La campanilla instalada en el quicio de la puerta tintinea como un crótalo jubiloso y exótico, un lujo sonoro, acorde con la imagen de la anciana enjoyada, bien peinada, bien vestida, con aspecto de haber sido rica toda su vida, que atraviesa el umbral con una bandeja de pasteles entre las manos mientras una niña grande, de unos diez años, mantiene la puerta abierta para ella.
–Au revoir, Nicole! –el saludo hace sonreír a la niña con labios manchados de azúcar, el bollo que ha escogido al salir del colegio a medio morder en la mano derecha.
–Au revoir, madame!
Tras el cristal, su madre, con un inmaculado delantal blanco, el nombre de su establecimiento, Pâtisserie du Capitole, bordado en letras azules de florida caligrafía, espera a que su clienta se pierda de vista antes de ordenar a su hija que suba inmediatamente a casa y se ponga a hacer los deberes. La Rue Gambetta se ensancha apenas durante unos metros antes de desembocar en la Place du Capitole, vasta y armoniosa como el mar que no llega a Toulouse. Allí, bajo uno de los soportales, semiescondido en la entrada de una tienda, simulando mirar con interés un escaparate que exhibe una cuidada selección de paraguas, o de quesos, o de libros que no le interesan en absoluto, él la está esperando.
Hace ya varios días que la sigue a distancia sin ser descubierto. Sabe dónde vive, con quién se relaciona, a qué hora suele salir de casa y por qué camino, dónde come, con quién, a qué hora vuelve, y que vuelve sola.
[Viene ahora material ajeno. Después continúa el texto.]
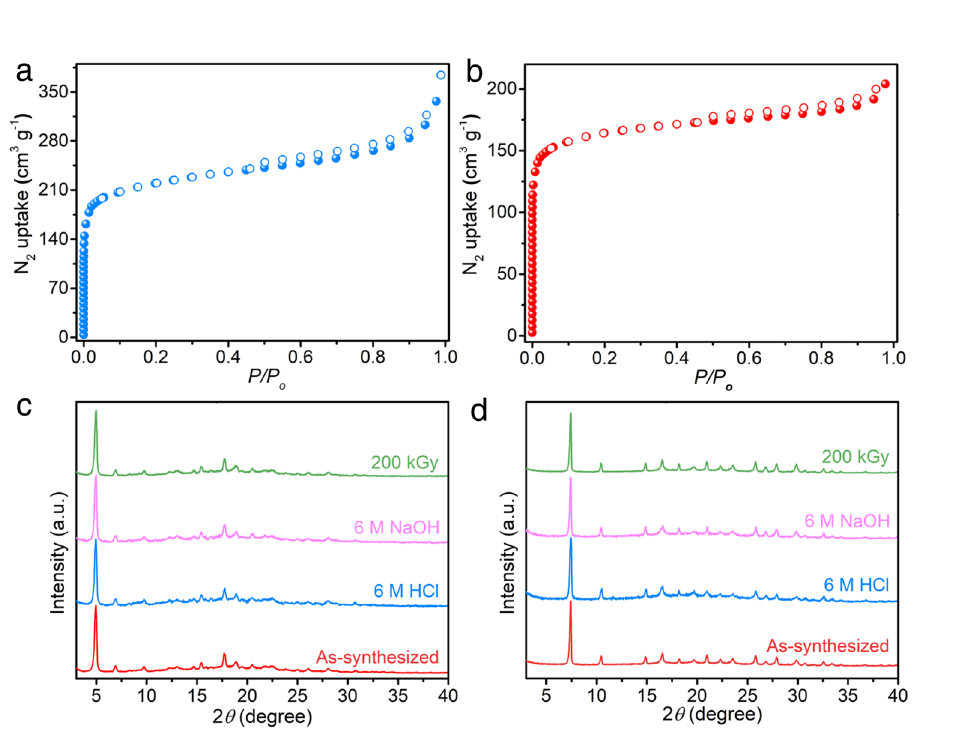
Fig. 3 | Characterization and stability of 3D sp 2 carbon-linked COFs. N 2 adsorption-desorption isotherms for ( a ) TAPM-PZI and ( b ) TFPM-PZI. PXRD patterns of ( c ) TAPM-PZI and ( d ) TFPM-PZI before and after treatment with 200kGy γ -ray irradiation, 6M NaOH, 6M HCl for 48h.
Podría haberla abordado el día anterior, o al día siguiente, con el mismo aplomo, la misma asombrosa naturalidad con la que decide que no, que va a ser hoy, mira tú por dónde, mientras estudia un momento su reflejo en el cristal, corrige levemente el ángulo del ala del sombrero sobre su frente, se mete las manos en los bolsillos y da la vuelta de pronto, para cruzar la plaza con los ojos fijos en el suelo y una apariencia de la prisa que no tiene, cortando la trayectoria de la mujer en línea recta hasta que consigue tropezar con ella.
–Excusez-moi –y al tenerla delante, sólo al tenerla delante, levanta la cabeza, la mira a los ojos, abre la boca en una mueca ensayada para expresar un asombro sin límites–. ¡Carmen!
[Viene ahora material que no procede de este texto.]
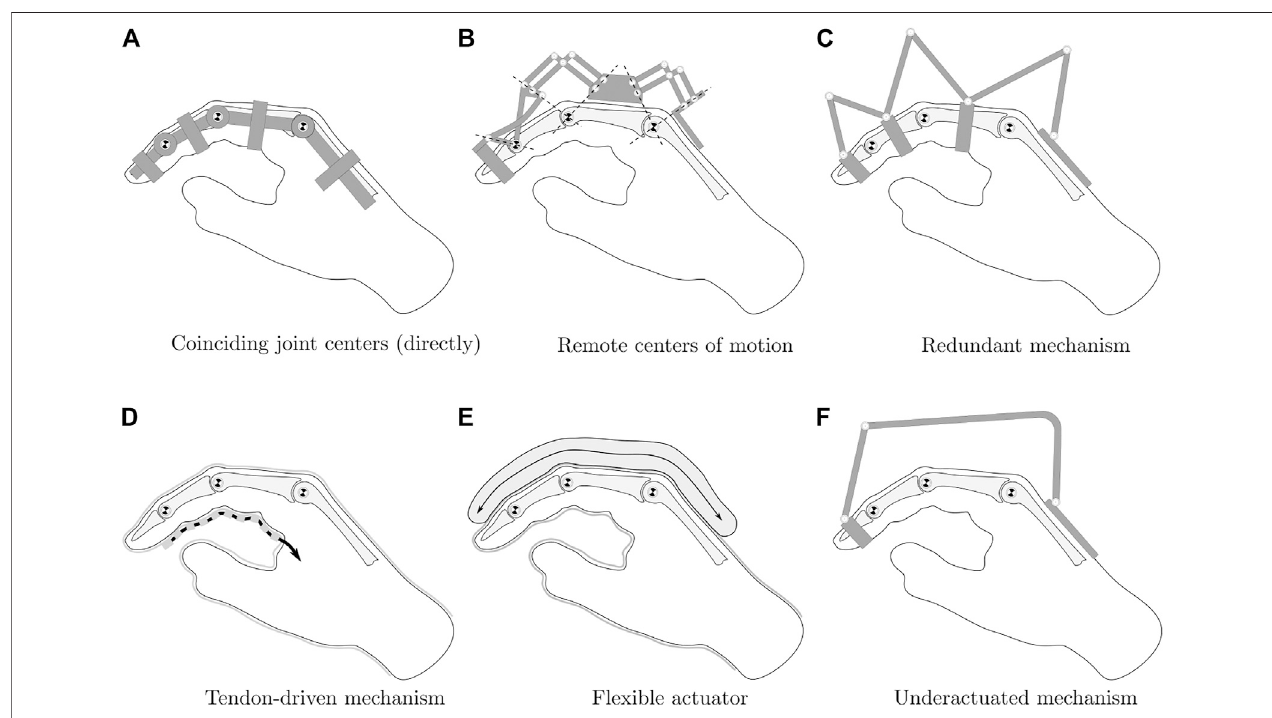
FIGURE 1 | Hand exoskeleton kinematic options, modi fi ed from Heo et al. (2012).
–Jesús... –ella tarda un instante en reconocerle, mira a su izquierda, a su derecha, detrás de él, comprueba que está solo, vuelve a mirarle, le ve sonreír, sonríe por fin.
–¡Carmen, qué sorpresa! –él alarga sus manos hacia ella, toma las suyas, la besa tal vez en la mejilla–. ¿Cómo estás?
No es fácil describir a este hombre, y difícil compararle con sus camaradas, con sus compatriotas, con sus contemporáneos. Fácil de amar y difícil de olvidar, por dentro, pero también por fuera. Alto, corpulento, con hombros anchos, manos grandes, algún indicio, tal vez, de una futura obesidad que ahora no nos interesa porque es incompatible con su condición de refugiado político en Francia, en agosto, quizás julio, tal vez septiembre de 1939, Jesús Monzón Reparaz es, en este instante, sobre todo un hombre acogedor, grande como una casa.